Черненко промолчал. Видимо, какие-то планы на мой счет у него были, и он думал, что я в курсе про его проделки. Поэтому, чтобы разрядить обстановку, я перевел разговор на другую тему.

— Как вы отнесетесь к должности военного консультанта в РККА? Будете учить наших предков.

Он невесело улыбнулся.

— Хочешь меня удалить из бункера подальше?

— Не совсем. Вас, в вашем состоянии, обязательно нужно отправлять в чистый мир, иначе никак, да и на выздоровление уйдет не меньше полугода. А за это время тут такая мясорубка начнется, что вряд ли кто-то уцелеет, если не успеет перебраться в мир прошлого.

— Ты тоже так думаешь?

— Уверен. Вы сами видите, что уже началось: нездоровое шевеление вокруг нас, ваши херсонские друзья нарисовались да еще кто-то на заднем плане дрыгается. Ребята приезжих гостей, конечно, повязали, но не без крови. Надо быстро разруливать ситуацию, а то нарвемся на партизанскую войну на наших коммуникациях.
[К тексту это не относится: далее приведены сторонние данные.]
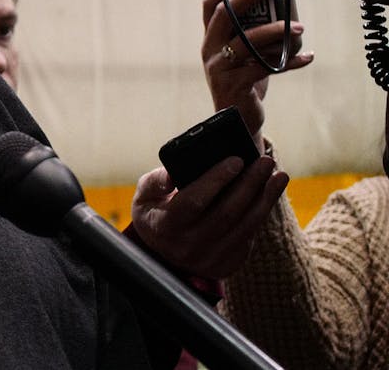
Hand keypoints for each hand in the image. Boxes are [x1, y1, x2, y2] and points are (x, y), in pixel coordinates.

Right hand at [130, 155, 287, 278]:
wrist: (163, 253)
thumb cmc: (155, 213)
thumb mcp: (144, 195)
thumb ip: (155, 182)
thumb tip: (171, 175)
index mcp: (163, 226)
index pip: (194, 201)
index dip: (216, 180)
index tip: (236, 160)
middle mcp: (187, 246)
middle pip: (226, 213)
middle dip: (249, 184)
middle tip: (266, 161)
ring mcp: (209, 259)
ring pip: (245, 226)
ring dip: (265, 199)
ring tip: (279, 176)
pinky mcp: (227, 264)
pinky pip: (249, 236)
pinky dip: (262, 213)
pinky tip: (270, 194)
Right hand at [201, 0, 311, 148]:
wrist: (237, 119)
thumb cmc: (243, 81)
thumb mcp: (242, 55)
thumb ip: (251, 35)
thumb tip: (282, 11)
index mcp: (210, 39)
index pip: (210, 5)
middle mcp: (209, 50)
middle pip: (226, 14)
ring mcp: (219, 67)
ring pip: (247, 40)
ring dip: (276, 31)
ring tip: (299, 27)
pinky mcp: (235, 84)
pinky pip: (265, 66)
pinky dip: (290, 61)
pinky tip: (307, 57)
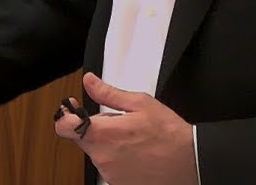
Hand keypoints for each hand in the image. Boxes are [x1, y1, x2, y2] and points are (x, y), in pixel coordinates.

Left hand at [54, 72, 197, 184]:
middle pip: (82, 139)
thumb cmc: (169, 134)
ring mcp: (110, 174)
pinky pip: (109, 168)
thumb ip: (108, 94)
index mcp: (103, 134)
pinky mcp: (119, 184)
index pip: (64, 126)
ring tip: (132, 140)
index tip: (73, 110)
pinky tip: (136, 154)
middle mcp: (102, 157)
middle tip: (118, 123)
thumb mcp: (140, 103)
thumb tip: (89, 82)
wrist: (191, 162)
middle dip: (95, 129)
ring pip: (97, 153)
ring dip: (108, 145)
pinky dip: (118, 160)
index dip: (66, 116)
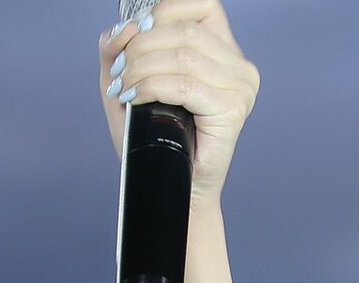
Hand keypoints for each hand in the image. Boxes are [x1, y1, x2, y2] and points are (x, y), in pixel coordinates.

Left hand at [98, 1, 259, 204]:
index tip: (134, 36)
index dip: (164, 11)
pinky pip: (185, 85)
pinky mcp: (232, 109)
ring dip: (142, 67)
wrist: (169, 189)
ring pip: (184, 56)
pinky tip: (133, 98)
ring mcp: (241, 86)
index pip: (201, 6)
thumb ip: (121, 52)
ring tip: (121, 87)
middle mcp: (239, 66)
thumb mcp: (130, 86)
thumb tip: (126, 27)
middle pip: (186, 30)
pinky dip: (152, 87)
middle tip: (118, 71)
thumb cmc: (154, 142)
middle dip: (143, 46)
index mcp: (224, 52)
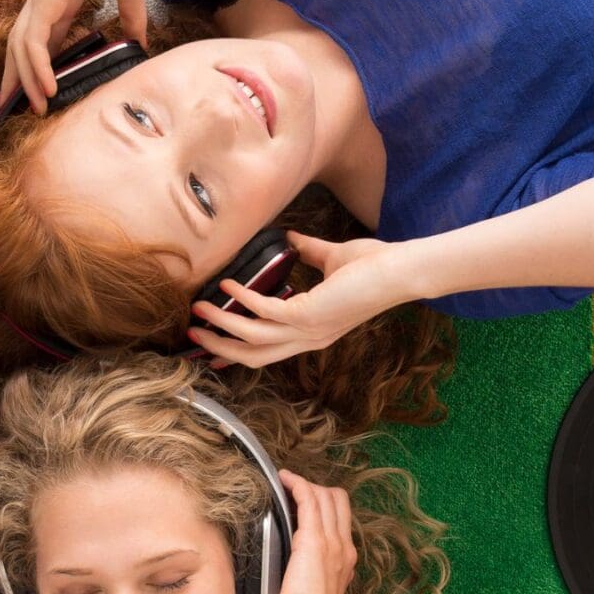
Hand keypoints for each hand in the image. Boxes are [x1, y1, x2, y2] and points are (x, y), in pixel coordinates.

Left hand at [0, 0, 148, 110]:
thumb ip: (132, 16)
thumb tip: (141, 41)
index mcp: (59, 0)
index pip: (42, 40)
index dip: (40, 66)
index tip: (41, 91)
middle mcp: (43, 2)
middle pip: (20, 48)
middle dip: (15, 79)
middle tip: (12, 108)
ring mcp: (40, 0)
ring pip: (21, 49)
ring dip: (23, 81)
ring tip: (30, 108)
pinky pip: (33, 41)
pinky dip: (37, 67)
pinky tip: (46, 88)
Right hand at [187, 233, 411, 366]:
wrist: (400, 270)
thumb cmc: (374, 266)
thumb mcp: (332, 259)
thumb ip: (308, 252)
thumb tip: (289, 237)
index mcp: (312, 331)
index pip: (267, 351)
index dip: (236, 349)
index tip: (211, 340)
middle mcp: (308, 338)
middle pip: (253, 356)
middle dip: (220, 348)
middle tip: (193, 333)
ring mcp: (308, 330)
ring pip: (253, 339)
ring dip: (222, 324)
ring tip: (200, 306)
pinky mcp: (309, 315)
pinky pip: (264, 311)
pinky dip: (243, 299)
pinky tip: (228, 284)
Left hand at [265, 470, 356, 593]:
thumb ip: (301, 593)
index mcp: (342, 565)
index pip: (340, 523)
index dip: (323, 508)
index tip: (300, 505)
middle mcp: (343, 550)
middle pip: (338, 503)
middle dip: (317, 491)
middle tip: (292, 492)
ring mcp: (331, 543)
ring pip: (327, 496)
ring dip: (306, 485)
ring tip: (286, 483)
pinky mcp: (313, 540)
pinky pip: (309, 498)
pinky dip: (297, 484)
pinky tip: (284, 479)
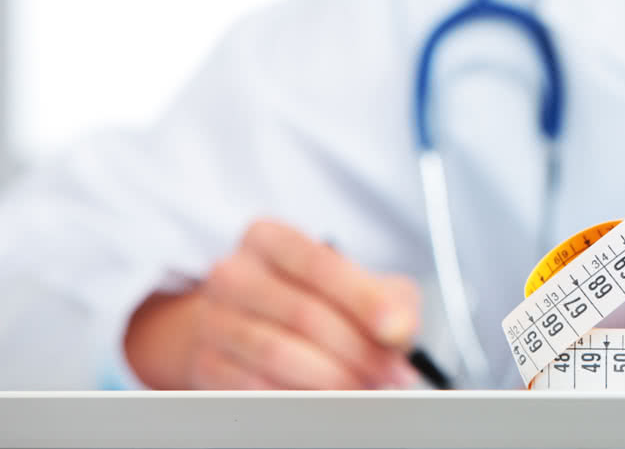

— От меня что-то требуется?

— Да. Скажите, вы знаете такого майора Кириченко?

— Из Херсона?

Я коротко согласно кивнул.

— Командир отряда, который долго крутился вокруг нас. Настроены весьма агрессивно. Поэтому придется Кириченко тащить сюда и предъявлять вас в качестве доказательства. Хотя если это второй Семенов, то ничего это не изменит.

— Можно, конечно, с ним поговорить, но я его не знаю. Скорее всего, это заряженный под определенную задачу исполнитель с периферии.

Черненко промолчал, а потом задал вопрос:

— Сережа, а что с Семеновым случилось?

— Да темная история. Придушили его по-тихому. Да и Ильяса с двумя подельниками за компанию.

— Убирали свидетелей?

— Нет, скорее месть. Убивали его несколько человек, при этом присутствовали и женщины. Я знаю кто: там стояли несколько видеокамер, и те люди никак не подходят на роли чистильщиков. Его приговорили и наказали…

— Ты все спустил на тормозах?

— Не совсем. Тем, кто в этом принимал участие, я прямым текстом сказал, что все знаю и полностью одобряю их действия. Хотя считаю их преждевременными.

— Сильно. Не можешь пресечь безобразие, возглавляешь его. Вполне разумно.

— Не совсем так, полковник. Просто я считаю, что у наших людей должно быть право судить и наказывать. У нас это право забрали вместе со свободой. Если б те же татары знали, что за каждое нападение, разбой, убийство они понесут заслуженную кару, от которой нельзя защититься продажной милицией, прокуратурой, купленными чиновниками, резни славян, произошедшей два года назад, не было бы. Безнаказанность порождает новые преступления…

Я замолчал, собираясь с мыслями.

— Михаил Григорьевич, сейчас рождается новое общество, у которого есть свой путь, уникальный путь. Если проводить аналогию, то можно сравнить с американскими переселенцами, которые, вооружившись револьвером Кольта и ружьем Генри, двигались вперед. На то, что из этого получилось, нельзя, конечно, смотреть без омерзения — общество потребителей, но это только из-за того, что в какой-то момент повернули не в ту сторону, и то в угоду банкирам, которые избрали США как центр своих усилий, перебравшись из Англии… Для нас же главное — понять: чтобы выжить, нужно измениться. И люди меняются, побывав на той стороне. Скорее всего, снова возникшая духовная связь с прошлым, которую у нас украли все эти продажные скоты, поборники демократических ценностей, пробуждает в людях нечто такое, что позволяет вершить поступки планетарного масштаба. Это не желание получить на халяву чистую жрачку и воздух, это тяга к чему-то действительно светлому и большому. Главное, люди начинают реально понимать, что они могут изменить свою жизнь, управлять своей судьбой, а ведь именно этого нас лишили, навязав в качестве конечной цели зеленые бумажки и жесткий ошейник. Сейчас мы вершим историю, не как боги, а как люди, которым свойственно ошибаться и заблуждаться. Куда ведет эта дорога, никто не знает, но в отличие от прошлой жизни, это путь для сильных духом людей, а не широкая прямая трасса, по которой настоятельно направляли на убой толпу обдолбанного быдла для получения сверхприбылей.